The next two years are pivotal for the Deep Underground Neutrino Experiment, the international particle physics experiment hosted by the US Department of Energy’s Fermi National Accelerator Laboratory.
In a vote earlier this month, the DUNE collaboration elected Stefan Soldner-Rembold, professor of particle physics at the University of Manchester, as its new co-spokesperson to help guide the experiment through these next two years. Soldner-Rembold has experience leading a large collaboration—he was co-spokesperson of the 500-member DZero experiment at Fermilab from 2009 to 2011—and has been working in neutrino physics for more than a decade.
Soldner-Rembold has served in several leadership positions within the DUNE collaboration, including chair of the Speakers Committee, and was elected as a member of the DUNE Executive Committee in 2016.
Two prototype detectors for DUNE are scheduled to be completed at CERN in Switzerland later this year, and technical design on the experiment’s full-size detector will be worked out over the next 18 months. The DUNE collaboration continues to grow—it currently includes more than 1,000 members from 31 countries—and continues to attract young minds from around the world, eager to contribute to this global-scale neutrino experiment.
“This is a formative period for DUNE,” Soldner-Rembold says. “What we decide now will shape the detectors and the way the collaboration works for the next 10 to 20 years. I’m thrilled to be stepping in as co-spokesperson during such an exciting time.”

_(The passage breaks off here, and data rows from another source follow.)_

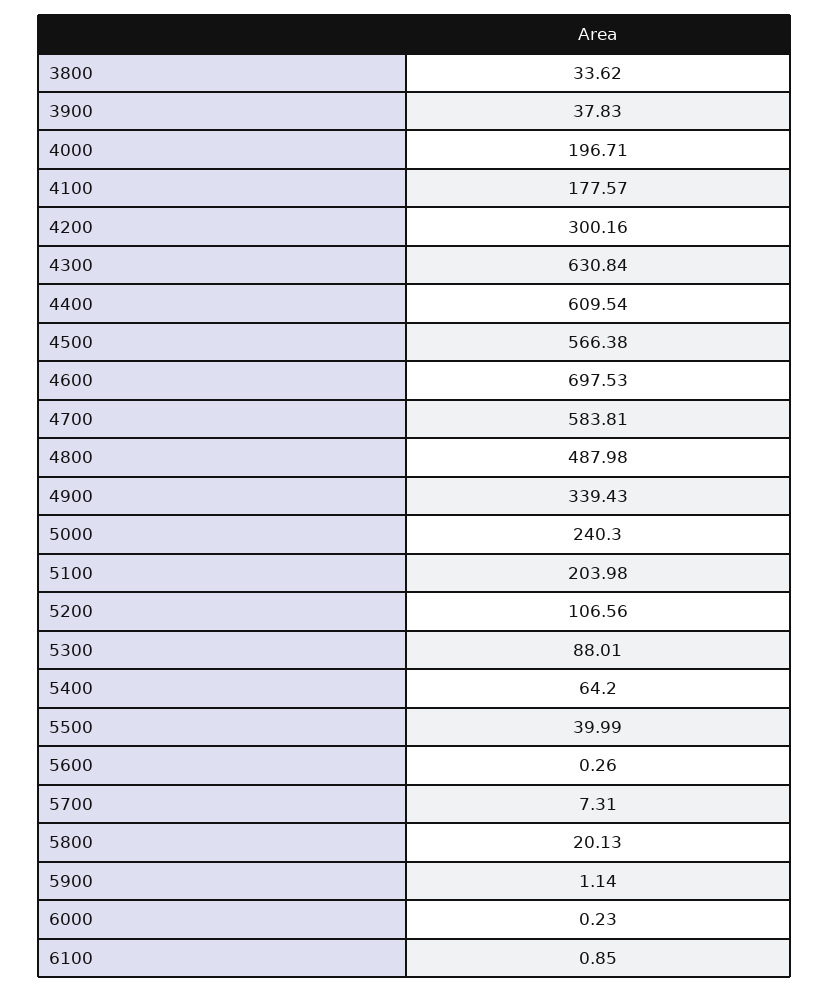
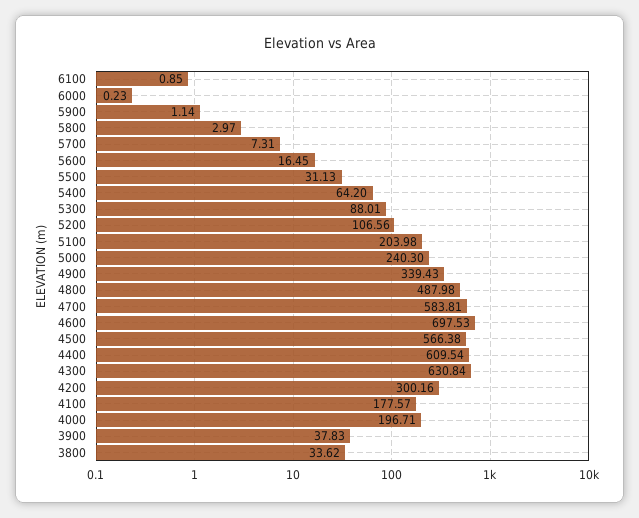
  {
    "3800": 33.62,
    "3900": 37.83,
    "4000": 196.71,
    "4100": 177.57,
    "4200": 300.16,
    "4300": 630.84,
    "4400": 609.54,
    "4500": 566.38,
    "4600": 697.53,
    "4700": 583.81,
    "4800": 487.98,
    "4900": 339.43,
    "5000": 240.3,
    "5100": 203.98,
    "5200": 106.56,
    "5300": 88.01,
    "5400": 64.2,
-   "5500": 39.99,
+   "5500": 31.13,
-   "5600": 0.26,
+   "5600": 16.45,
    "5700": 7.31,
-   "5800": 20.13,
+   "5800": 2.97,
    "5900": 1.14,
    "6000": 0.23,
    "6100": 0.85
  }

It’s also a time in which the UK’s contributions to DUNE are ramping up. The UK has committed $88 million to the construction of the experiment (including the facility that will house it and the accelerator upgrades that will power it), and Soldner-Rembold is currently leading the UK-US consortium designing and constructing vital components of the DUNE detector. Prototypes of these components are currently being installed in the ProtoDUNE detectors under construction at CERN, another major partner in DUNE.

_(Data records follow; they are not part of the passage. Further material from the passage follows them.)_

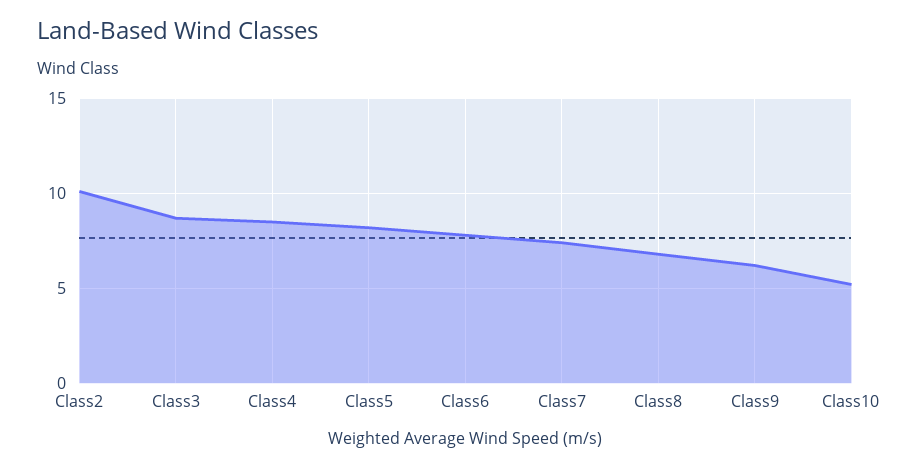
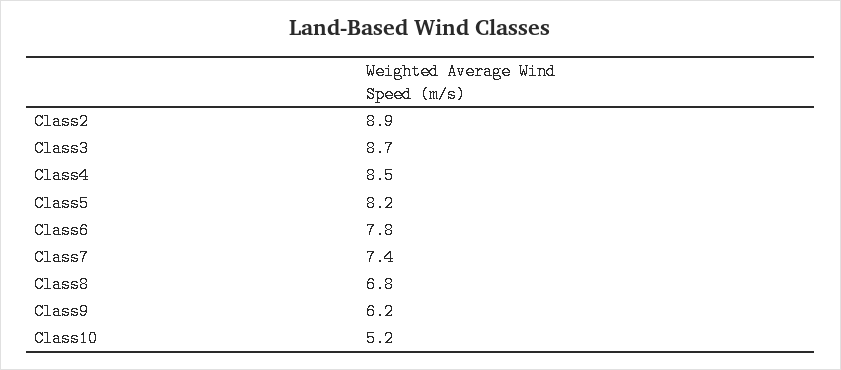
  {
-   "Class2": 10,
+   "Class2": 8.9,
    "Class3": 8.7,
    "Class4": 8.5,
    "Class5": 8.2,
    "Class6": 7.8,
    "Class7": 7.4,
    "Class8": 6.8,
    "Class9": 6.2,
    "Class10": 5.2
  }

“To build the world’s best neutrino detector, we need to attract further international partners,” Soldner-Rembold says. “The election of an international co-spokesperson sends a signal to other countries that this is an interesting and exciting project that they should join and commit to.”
Over the next few years, Soldner-Rembold says, it will be important to continue to encourage young scientists to participate in DUNE.

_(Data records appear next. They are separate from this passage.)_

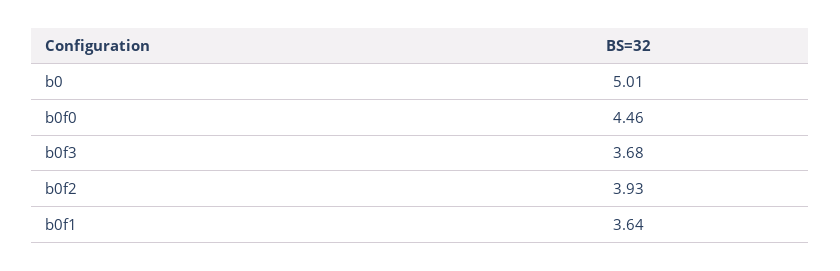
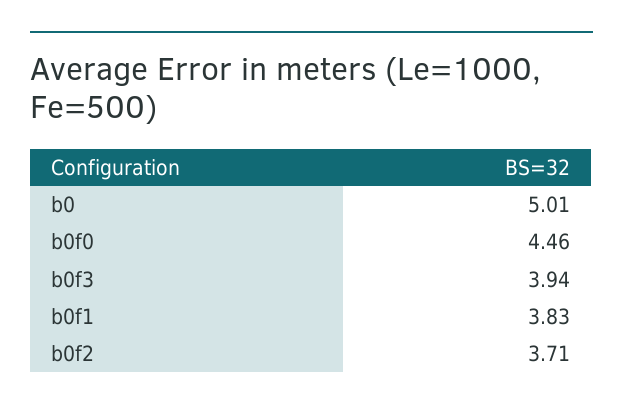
  {
    "b0": 5.01,
    "b0f0": 4.46,
-   "b0f3": 3.68,
+   "b0f3": 3.94,
-   "b0f2": 3.93,
+   "b0f2": 3.71,
-   "b0f1": 3.64
+   "b0f1": 3.83
  }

“In order to create a vibrant and strong collaboration, we need to encourage the next generation of young physicists to be engaged with the project,” he says.
Soldner-Rembold will take over the position from Mark Thomson of the University of Cambridge and will join Edward Blucher of the University of Chicago as co-spokesperson.
“I look forward to working closely with Stefan,” Blucher says. “His wealth of experience will prove invaluable as the DUNE collaboration navigates the exciting years ahead.”